Category:Book of Mormon/Anthropology/Culture/New World/Grains

Grains in the Book of Mormon

Parent page: Book of Mormon/Anthropology/Culture/New World

Material culture in the Book of Mormon: Sheum

John L. Sorenson,

Zeniff, ruler over an enclave of Nephites who settled among the Lamanites in the land of Nephi around the beginning of the second century BC, reported that among the crops they cultivated, which included corn, wheat, and barley, was one called sheum, a term for which Joseph Smith provided no translation (see Mosiah 9:9).
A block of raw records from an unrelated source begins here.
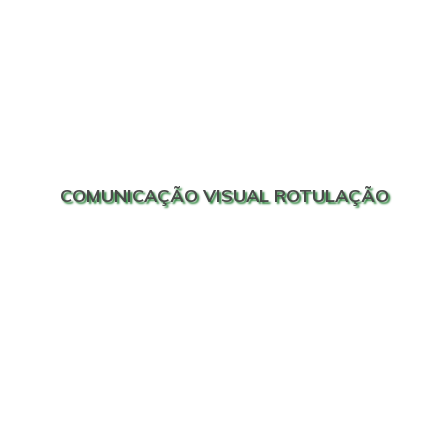
COMUNICAÇÃO VISUAL ROTULAÇÃO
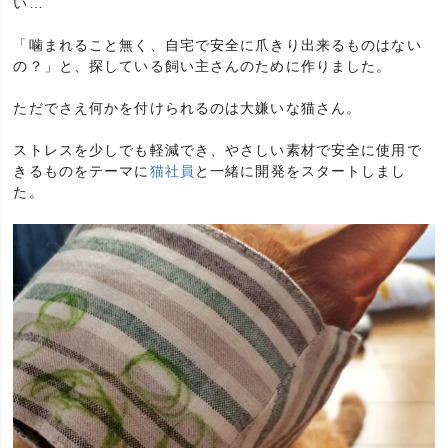
い…
「噛まれること無く、自宅で安全に爪きり出来るものはない
の？」と、探している飼い主さんのために作りました。
ただでさえ何かを付けられるのは大嫌いな猫さん。
ストレスを少しでも軽減でき、やさしい素材で安全に使用で
きるものをテーマに
猫社員
と一緒に開発をスタートしまし
た。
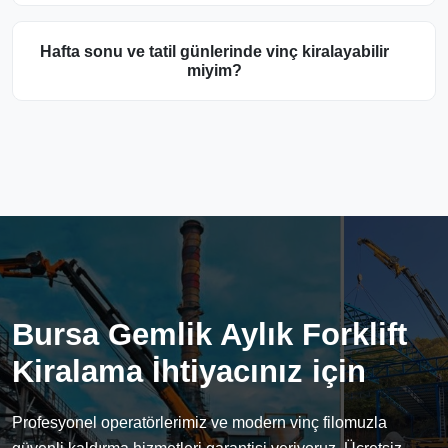
Hafta sonu ve tatil günlerinde vinç kiralayabilir
miyim?
Bursa Gemlik Aylık Forklift
Kiralama İhtiyacınız için
Profesyonel operatörlerimiz ve modern vinç filomuzla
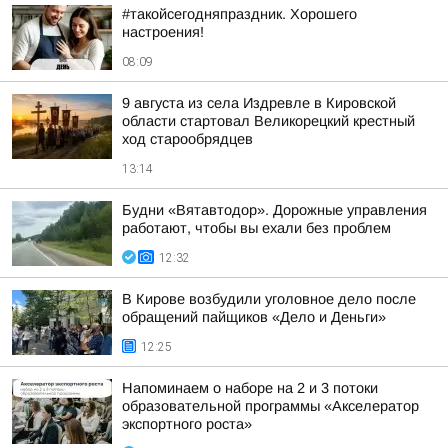
#такойсегодняпраздник. Хорошего
настроения!
08:09
9 августа из села Издревле в Кировской
области стартовал Великорецкий крестный
ход старообрядцев
13:14
Будни «Вятавтодор». Дорожные управления
работают, чтобы вы ехали без проблем
12:32
В Кирове возбудили уголовное дело после
обращений пайщиков «Дело и Деньги»
12:25
Напоминаем о наборе на 2 и 3 потоки
образовательной программы «Акселератор
экспортного роста»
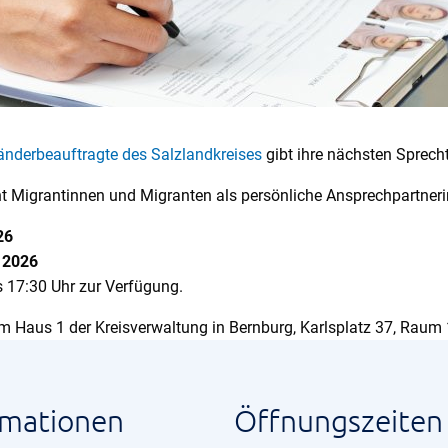
änderbeauftragte des Salzlandkreises
gibt ihre nächsten Sprech
eht Migrantinnen und Migranten als persönliche Ansprechpartne
026
t 2026
is 17:30 Uhr zur Verfügung.
m Haus 1 der Kreisverwaltung in Bernburg, Karlsplatz 37, Raum 1
rmationen
Öffnungszeiten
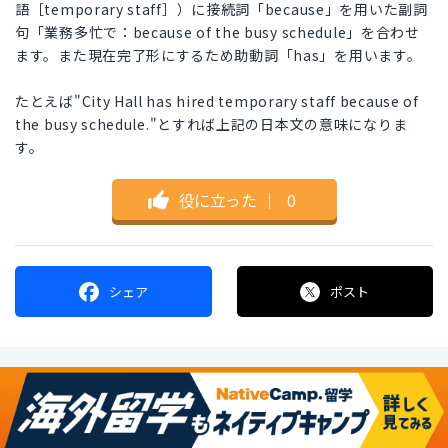
語［temporary staff］）に接続詞「because」を用いた副詞
句「業務多忙で：because of the busy schedule」を合わせ
ます。また現在完了形にするため助動詞「has」を用います。
たとえば"City Hall has hired temporary staff because of
the busy schedule."とすれば上記の日本文の意味になりま
す。
役に立った
｜
0
シェア
ポスト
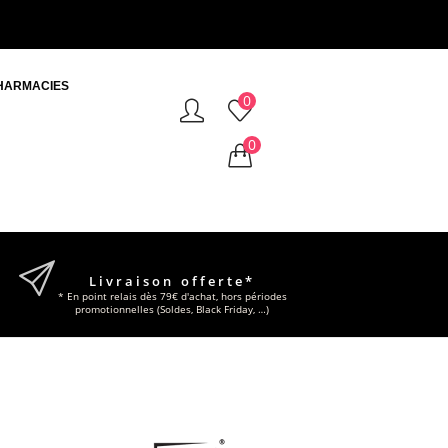
HARMACIES
0
0
Livraison offerte*
* En point relais dès 79€ d'achat, hors périodes
promotionnelles (Soldes, Black Friday, …)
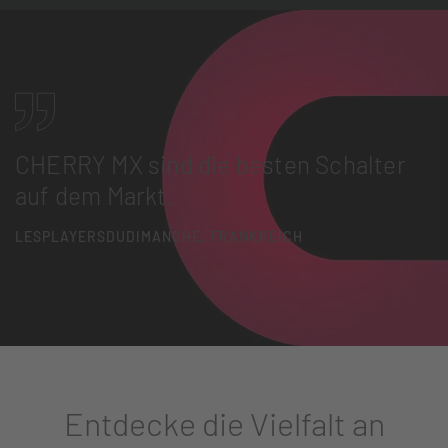
CHERRY MX sind die besten Schalter
auf dem Markt.
LESPLAYERSDUDIMANCHE, FRANKREICH
Entdecke die Vielfalt an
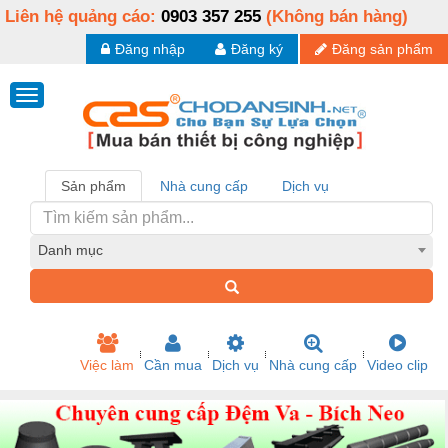
Liên hệ quảng cáo:
0903 357 255
(Không bán hàng)
Đăng nhập
Đăng ký
Đăng sản phẩm
Sản phẩm
Nhà cung cấp
Dịch vụ
Danh mục
Việc làm
Cần mua
Dịch vụ
Nhà cung cấp
Video clip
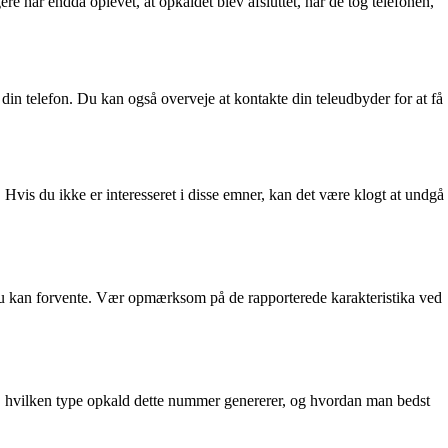
ar endda oplevet, at opkaldet blev afsluttet, når de tog telefonen,
din telefon. Du kan også overveje at kontakte din teleudbyder for at få
 Hvis du ikke er interesseret i disse emner, kan det være klogt at undgå
d du kan forvente. Vær opmærksom på de rapporterede karakteristika ved
f, hvilken type opkald dette nummer genererer, og hvordan man bedst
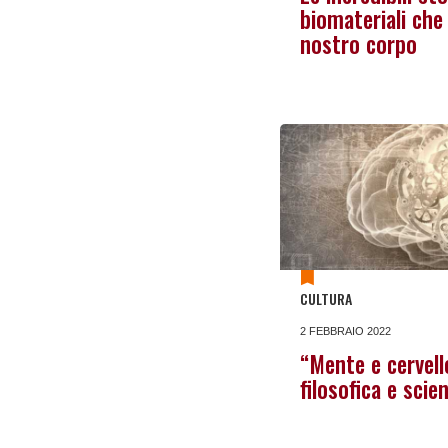
biomateriali che 
nostro corpo
CULTURA
2 FEBBRAIO 2022
“Mente e cervell
filosofica e scien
Just in the last forty years we have learned that the most important cereal grain among the Akkadians (Babylonians) of Mesopotamia was called she'um.45 The Jaredites of the Book of Mormon, who had originally lived in Mesopotamia, could have put the name on some cultivable plant they encountered in their new land; some of their undocumented descendants may well have passed the name and whatever grain it labeled down to the Zeniffites.[1]

Notes

  1. John L. Sorenson, "How Could Joseph Smith Write So Accurately about Ancient American Civilization?," in Echoes and Evidences of the Book of Mormon, edited by Donald W. Parry, Daniel C. Peterson, and John W. Welch (Provo, Utah: FARMS, 2002), Chapter 9, references silently removed—consult original for citations.